Studying Mammalian Pack Behavior in Coatis

Brennan Arendt, Evan Keil, Emma Squires-Sperling

Within mammalian packs, individuals of different ages often have distinct role. For example, in whale pods, the eldest female plays the role of the matriarch; teaching younger individuals how to survive. Coatis, a member of the raccoon family, are found throughout Costa Rica and travel in packs. Although packs consist of individuals differing in age and size, there is still much to learn about how these factors affect behavior of animals living in pristine environments. We studied age-related behavioral differences in coatis in Rara Avis Nature Preserve, a secluded mid-elevation location bordering Braulio Carrillo National Park in central Costa Rica. Our test group was a pack of coatis that regularly fed at a compost site close to the dining center at Rara Avis. We predicted that older (larger) individuals would be more vigilant compared to younger coatis because they provided parental care. Younger coatis were predicted to be more adventurous than adult coatis because they were less sensitive to predation risk. Furthermore, we predicted older individuals would feed less, walk more and be more alert compared to younger coatis and that tail positions would not differ between age groups. These hypotheses were tested by baiting and observing the coatis at the compost site and then taking pictures of individuals at 1-min intervals. We found that adults showed more vigilance (proportion time spent with head raised) than younger coatis; the difference in vigilance was nearly statistically significant (df = 22, p = 0.051). In contrast, tail positioning did not differ significantly between age groups (p = 0.634). Although preliminary, our results suggest that coatis in remote locations show division of labor within packs based on individual age.

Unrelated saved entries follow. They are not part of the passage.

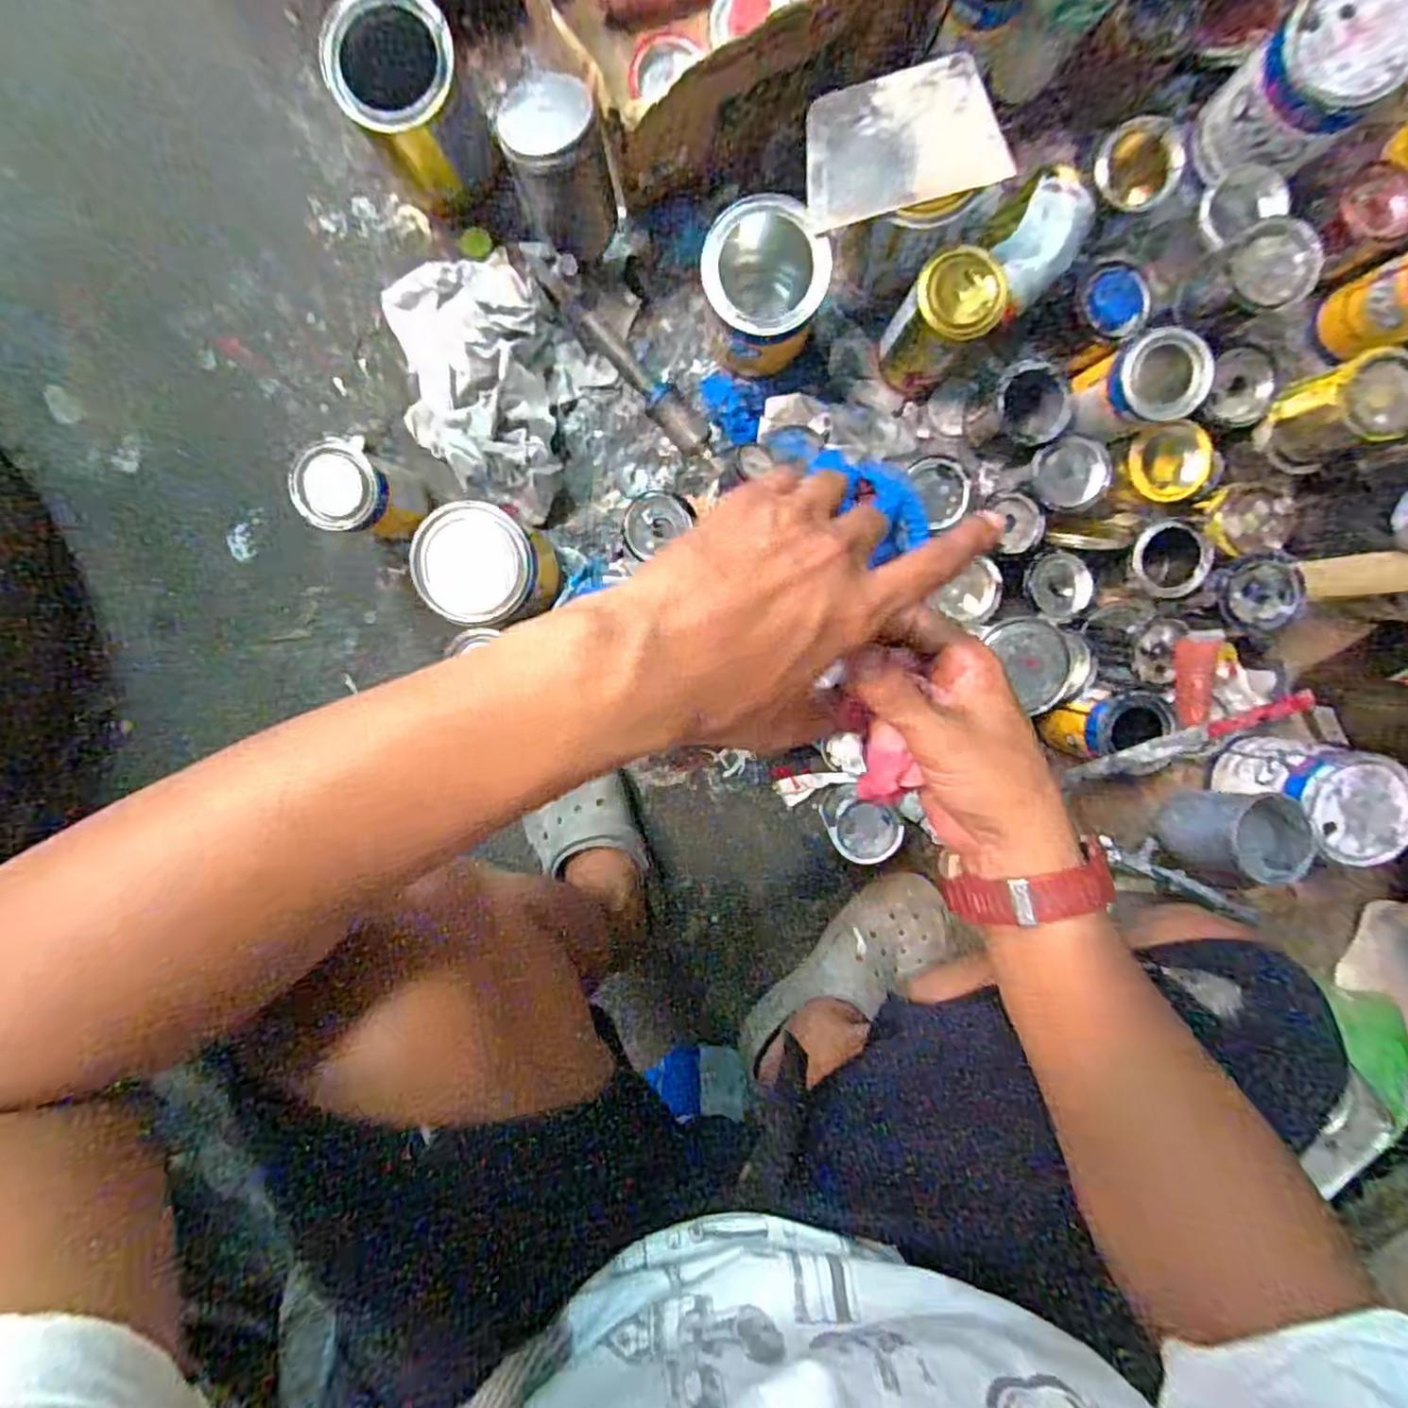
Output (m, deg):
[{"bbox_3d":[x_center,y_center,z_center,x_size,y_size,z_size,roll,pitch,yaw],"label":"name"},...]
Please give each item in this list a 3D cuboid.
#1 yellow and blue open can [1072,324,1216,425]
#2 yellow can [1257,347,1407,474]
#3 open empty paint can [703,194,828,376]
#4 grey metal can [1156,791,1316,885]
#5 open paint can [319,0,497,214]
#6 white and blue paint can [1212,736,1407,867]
[{"bbox_3d":[0.383,-0.281,0.617,0.071,0.093,0.072,0,98,0],"label":"yellow and blue open can"},{"bbox_3d":[0.551,-0.251,0.598,0.068,0.082,0.082,-17,97,2],"label":"yellow can"},{"bbox_3d":[0.052,-0.369,0.619,0.102,0.128,0.100,0,98,0],"label":"open empty paint can"},{"bbox_3d":[0.505,0.120,0.659,0.087,0.091,0.083,0,98,0],"label":"grey metal can"},{"bbox_3d":[-0.252,-0.524,0.616,0.100,0.137,0.106,0,98,0],"label":"open paint can"},{"bbox_3d":[0.590,0.089,0.673,0.093,0.135,0.098,0,98,0],"label":"white and blue paint can"}]

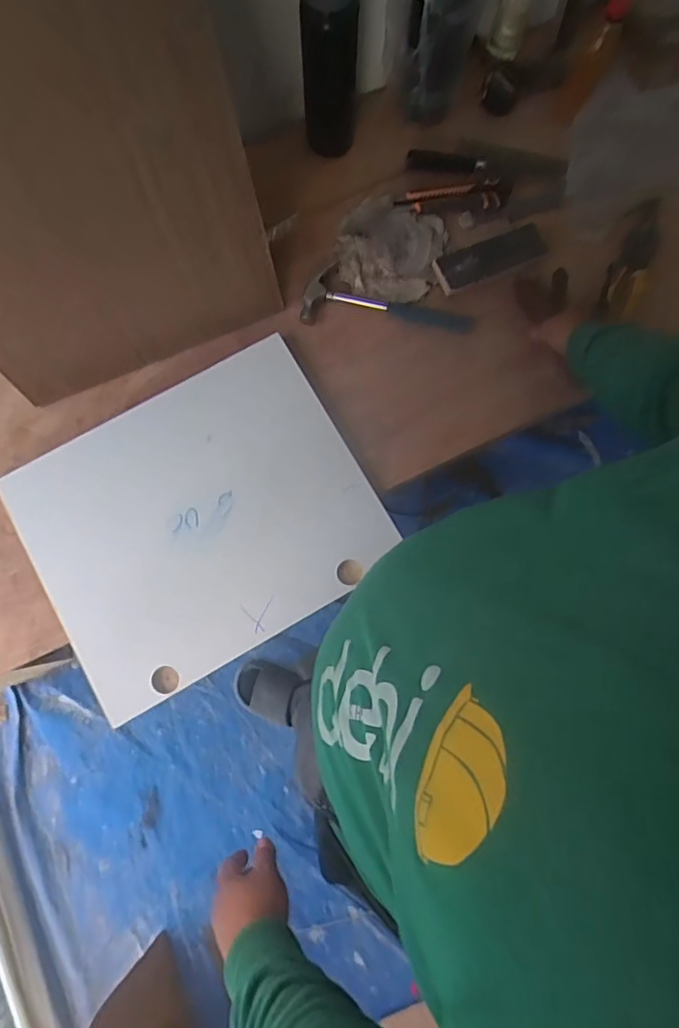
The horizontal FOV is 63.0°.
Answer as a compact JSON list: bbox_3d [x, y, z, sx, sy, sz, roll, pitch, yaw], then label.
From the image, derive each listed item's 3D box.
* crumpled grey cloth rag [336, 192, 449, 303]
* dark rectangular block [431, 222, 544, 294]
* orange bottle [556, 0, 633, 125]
[{"bbox_3d":[0.074,-0.406,0.840,0.157,0.041,0.164,18,80,3],"label":"crumpled grey cloth rag"},{"bbox_3d":[0.225,-0.383,0.828,0.168,0.016,0.059,-24,80,-5],"label":"dark rectangular block"},{"bbox_3d":[0.355,-0.637,0.782,0.049,0.164,0.067,26,80,5],"label":"orange bottle"}]

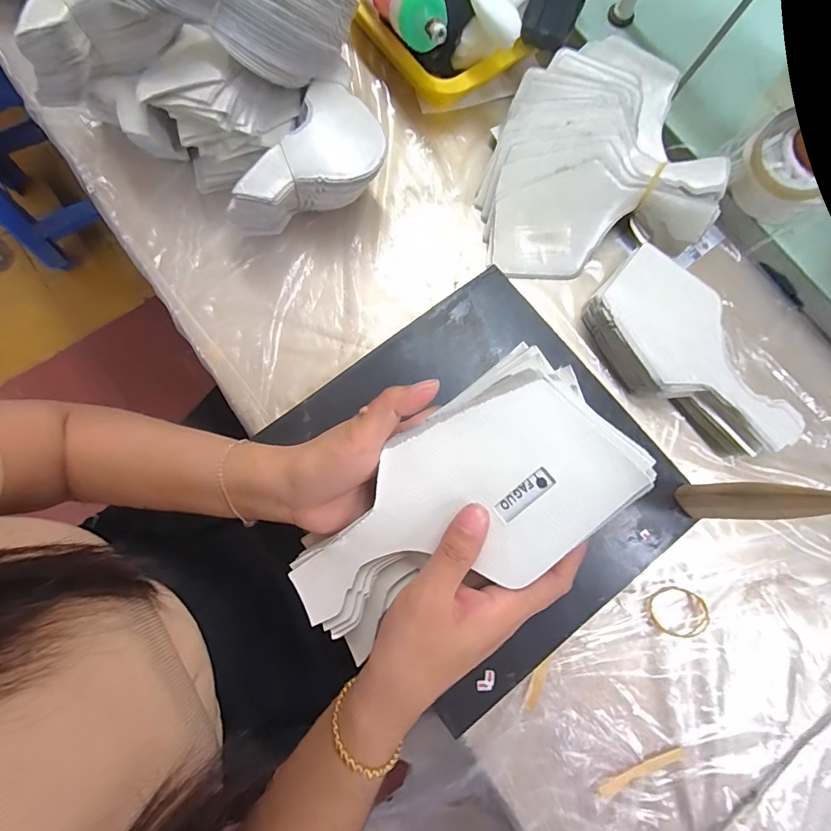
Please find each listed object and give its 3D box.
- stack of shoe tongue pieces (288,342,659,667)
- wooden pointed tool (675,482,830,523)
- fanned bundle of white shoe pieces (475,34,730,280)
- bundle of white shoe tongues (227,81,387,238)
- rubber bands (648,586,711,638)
[{"bbox_3d":[0.011,0.058,0.245,0.215,0.018,0.097,-37,81,18],"label":"stack of shoe tongue pieces"},{"bbox_3d":[0.243,0.065,0.318,0.018,0.165,0.028,6,79,0],"label":"wooden pointed tool"},{"bbox_3d":[0.169,-0.271,0.431,0.208,0.073,0.234,-7,79,-3],"label":"fanned bundle of white shoe pieces"},{"bbox_3d":[-0.111,-0.241,0.415,0.156,0.080,0.097,-19,80,-5],"label":"bundle of white shoe tongues"},{"bbox_3d":[0.238,0.178,0.381,0.050,0.005,0.046,-1,78,3],"label":"rubber bands"}]

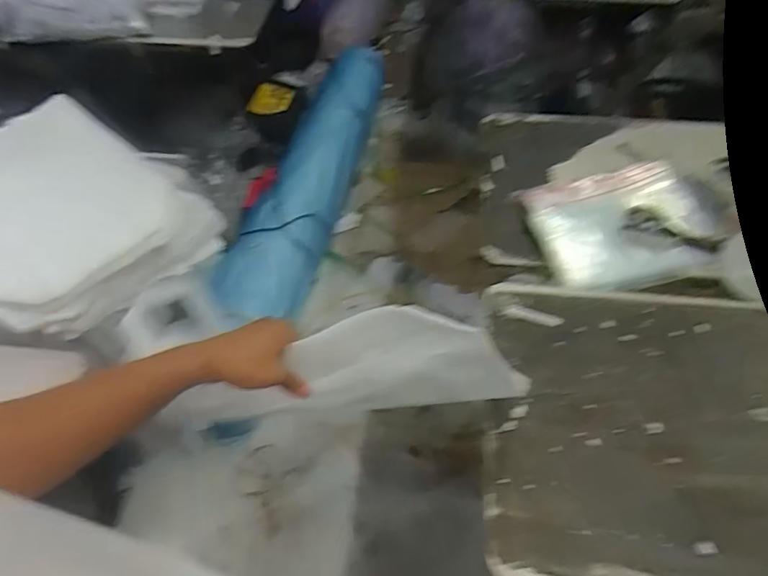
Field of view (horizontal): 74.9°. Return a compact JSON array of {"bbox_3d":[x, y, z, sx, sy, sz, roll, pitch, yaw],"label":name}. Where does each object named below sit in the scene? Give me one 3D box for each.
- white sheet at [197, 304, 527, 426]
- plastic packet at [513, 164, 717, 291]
[{"bbox_3d":[-0.040,0.091,0.540,0.350,0.146,0.041,-11,52,9],"label":"white sheet"},{"bbox_3d":[0.392,-0.105,0.811,0.286,0.034,0.231,-12,53,-6],"label":"plastic packet"}]

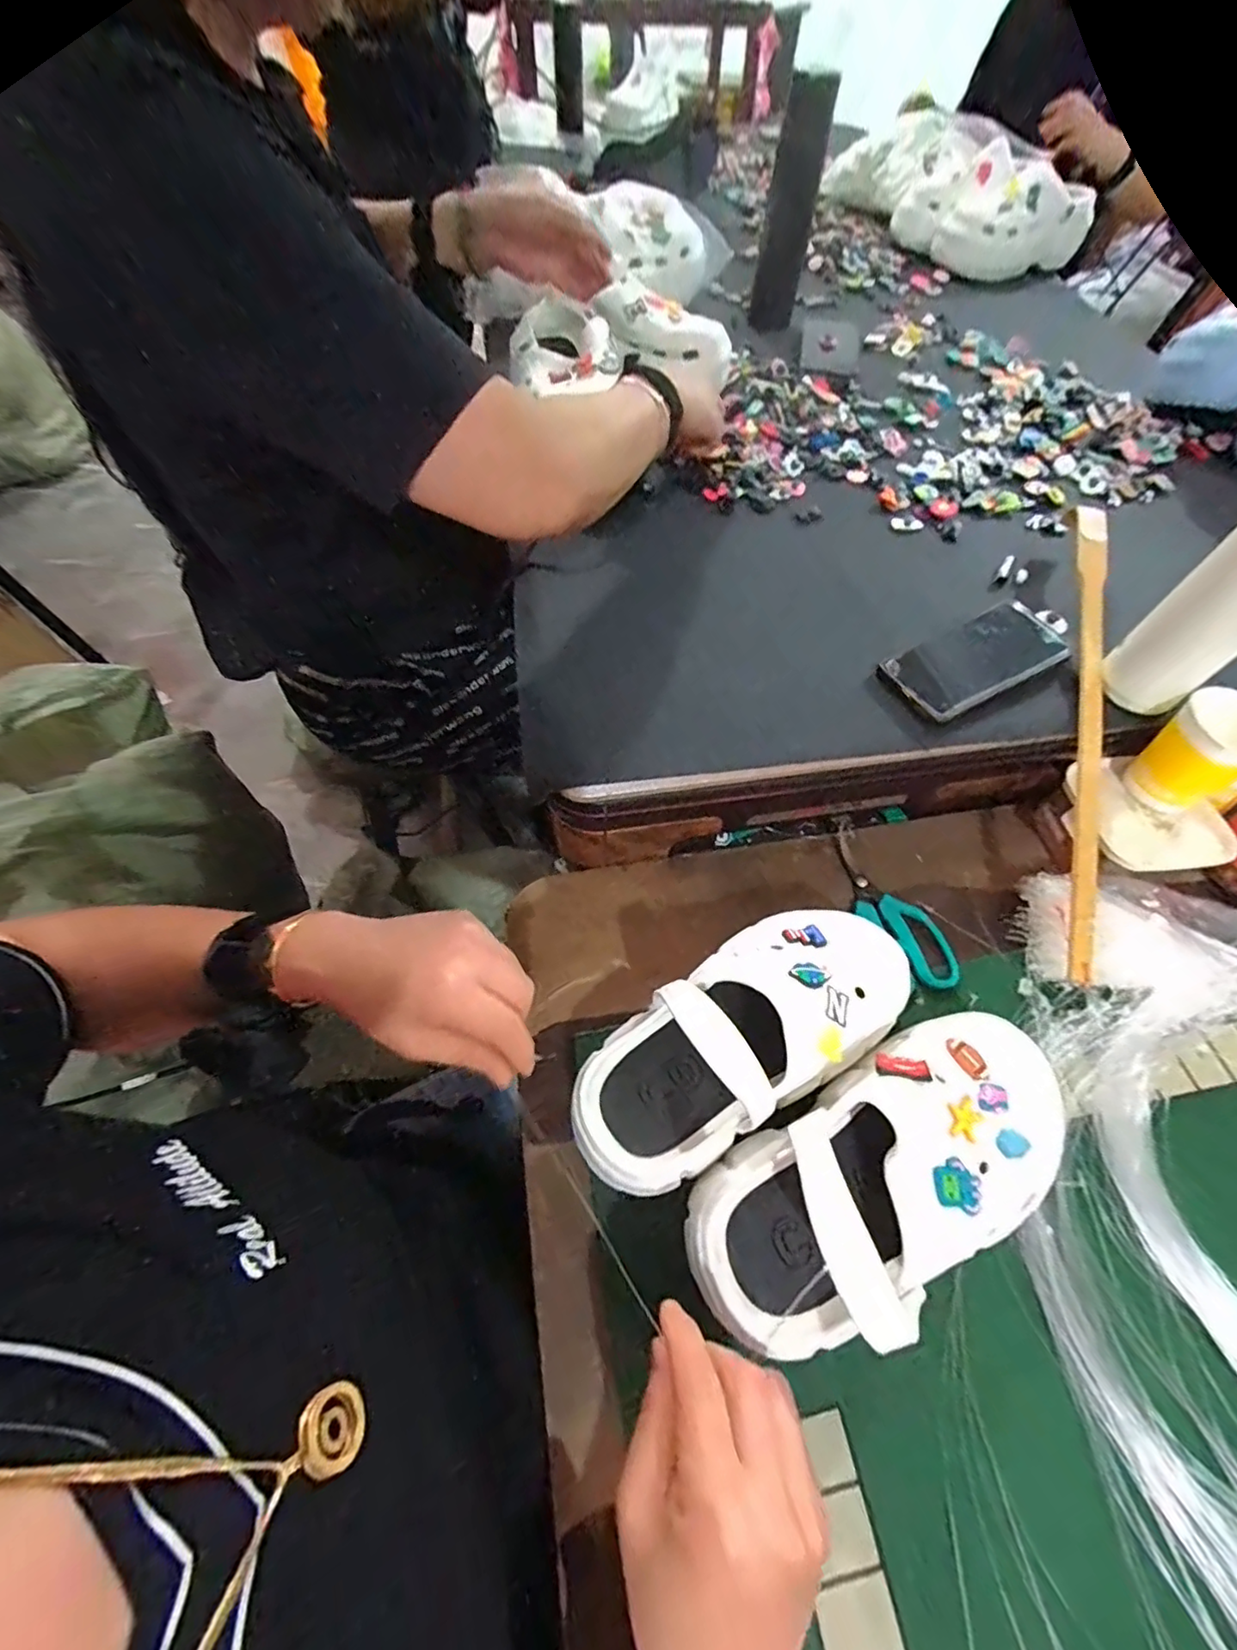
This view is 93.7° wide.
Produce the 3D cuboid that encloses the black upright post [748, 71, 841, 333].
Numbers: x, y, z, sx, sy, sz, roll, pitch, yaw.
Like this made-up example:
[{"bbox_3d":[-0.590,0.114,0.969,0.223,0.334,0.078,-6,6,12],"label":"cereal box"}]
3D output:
[{"bbox_3d":[0.236,-0.847,0.796,0.063,0.227,0.070,10,60,5],"label":"black upright post"}]

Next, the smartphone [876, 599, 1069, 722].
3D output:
[{"bbox_3d":[0.319,-0.147,0.507,0.174,0.013,0.077,-27,64,-16],"label":"smartphone"}]

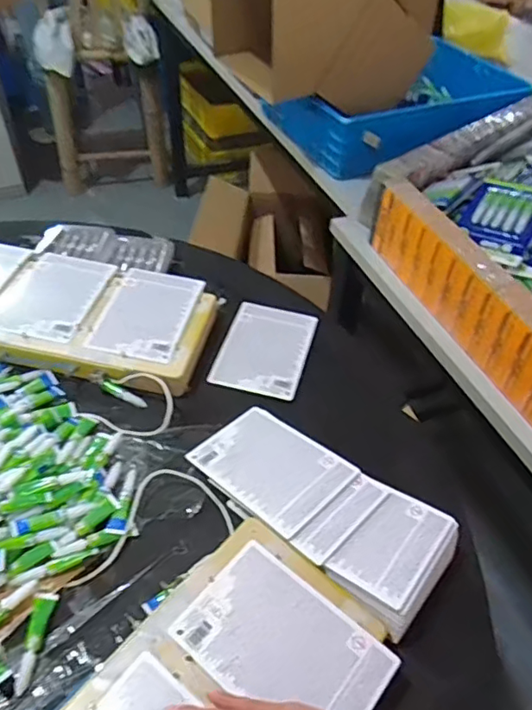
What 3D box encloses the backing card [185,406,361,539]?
[{"bbox_3d":[0.006,0.125,0.636,0.113,0.006,0.170,-35,44,-30],"label":"backing card"}]

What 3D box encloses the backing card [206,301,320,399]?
[{"bbox_3d":[-0.001,-0.013,0.783,0.118,0.011,0.161,13,46,9],"label":"backing card"}]

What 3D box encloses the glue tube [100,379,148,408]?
[{"bbox_3d":[-0.179,0.050,0.705,0.063,0.010,0.011,28,49,3],"label":"glue tube"}]

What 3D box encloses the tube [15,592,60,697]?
[{"bbox_3d":[-0.207,0.257,0.503,0.019,0.013,0.081,2,46,-2],"label":"tube"}]

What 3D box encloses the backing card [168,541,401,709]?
[{"bbox_3d":[0.015,0.253,0.486,0.167,0.006,0.113,33,54,25],"label":"backing card"}]

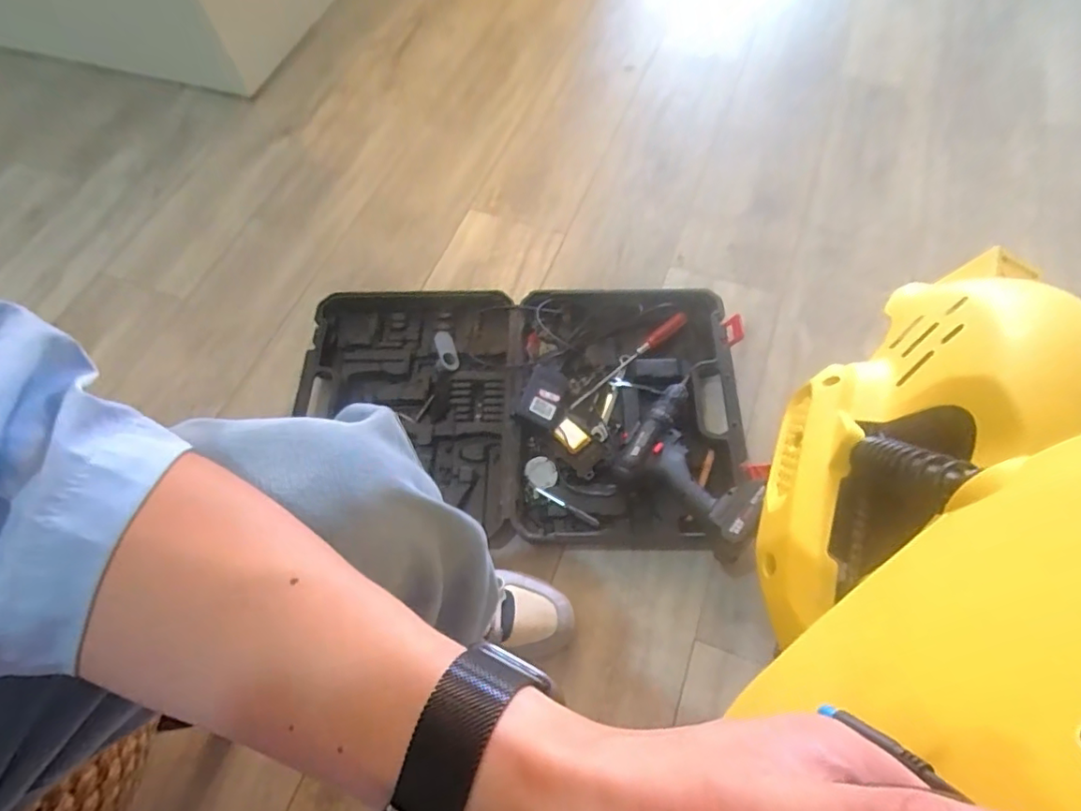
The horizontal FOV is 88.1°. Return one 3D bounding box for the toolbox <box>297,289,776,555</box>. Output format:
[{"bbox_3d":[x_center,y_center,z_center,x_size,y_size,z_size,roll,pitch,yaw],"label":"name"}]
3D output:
[{"bbox_3d":[-0.040,-0.010,0.822,0.639,0.108,0.406,2,64,4],"label":"toolbox"}]

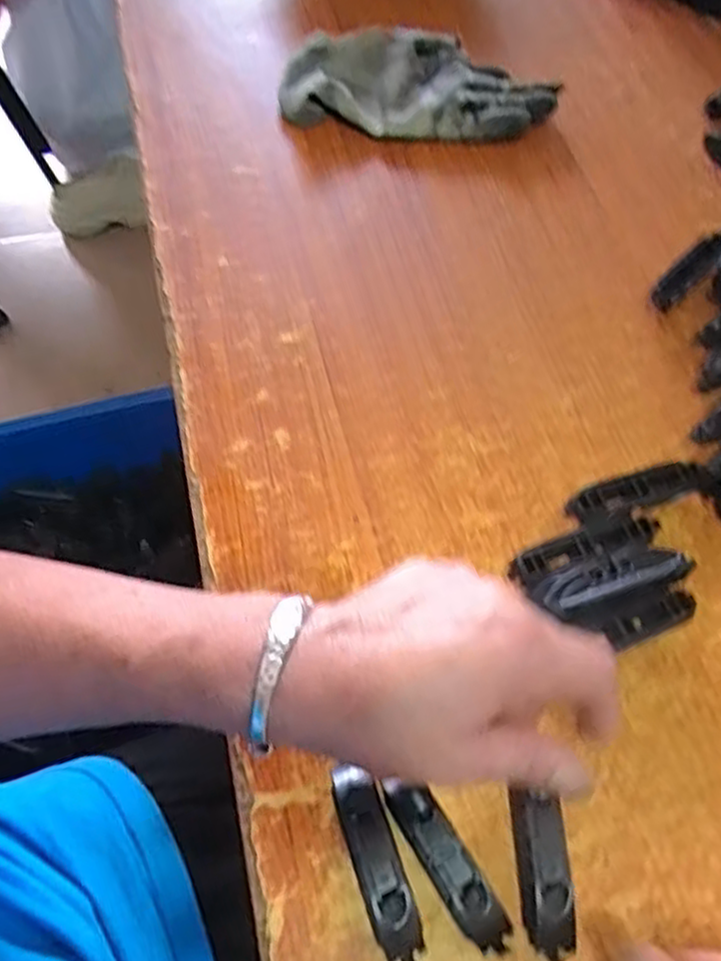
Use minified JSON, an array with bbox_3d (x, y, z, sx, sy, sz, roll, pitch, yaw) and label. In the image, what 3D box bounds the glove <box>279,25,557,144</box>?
[{"bbox_3d":[0.045,-0.302,0.558,0.201,0.027,0.104,3,59,0],"label":"glove"}]

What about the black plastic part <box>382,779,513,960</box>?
[{"bbox_3d":[0.035,0.155,0.297,0.017,0.020,0.073,-29,64,-18],"label":"black plastic part"}]

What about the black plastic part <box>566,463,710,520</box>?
[{"bbox_3d":[0.148,0.008,0.392,0.076,0.019,0.019,-13,61,-10],"label":"black plastic part"}]

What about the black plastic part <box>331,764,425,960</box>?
[{"bbox_3d":[0.006,0.155,0.298,0.018,0.017,0.074,-17,61,-12],"label":"black plastic part"}]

The ecological niche of an endemic species

Zach George, Nick Hable, Katie Hoffman, Zach Mader

Endemism, when species are only present in a specific geographic location, is relatively common for species in biodiversity hotspots like the rainforests of Costa Rica. Understanding the specific traits of endemic species is particularly important for conservation, especially given climate changes occurring in many areas. In this study, we studied the niche breadth (range of conditions in which a species is found) of the stained-glass palms (Geonoma epetiolata), a species endemic to mid-elevation rainforest habitat near Rara Avis Nature Reserve in central Costa Rica. We compared plant abundance, soil moisture, and canopy cover above plants for both stained-glass palms and fishtail palms (Geonoma spp.), a close relative to Geonoma epetiolata. We predicted that stained-glass palms would be more abundant than fish tail palms because they were specifically adapted to this location. We also predicted that stained-glass palms would occur in narrower soil moisture and canopy openness ranges than fish tail palms because of their specific requirements associated with endemism. We found that fish tail palms were substantially more abundant than stained-glass palms, indicating that the endemic species did not have a competitive advantage in this system. We also that fish tail palms had a 45% wider range of soil moisture levels and were more likely to be found across a range of canopy covers than stained-glass palms. Our results suggest that stained-glass palms are extremely vulnerable to local extirpation because of their limited abundance and narrow niche. Given that the population at Rara Avis is one of the few remaining populations in Costa Rica, our results suggest this species should receive additional conservation attention.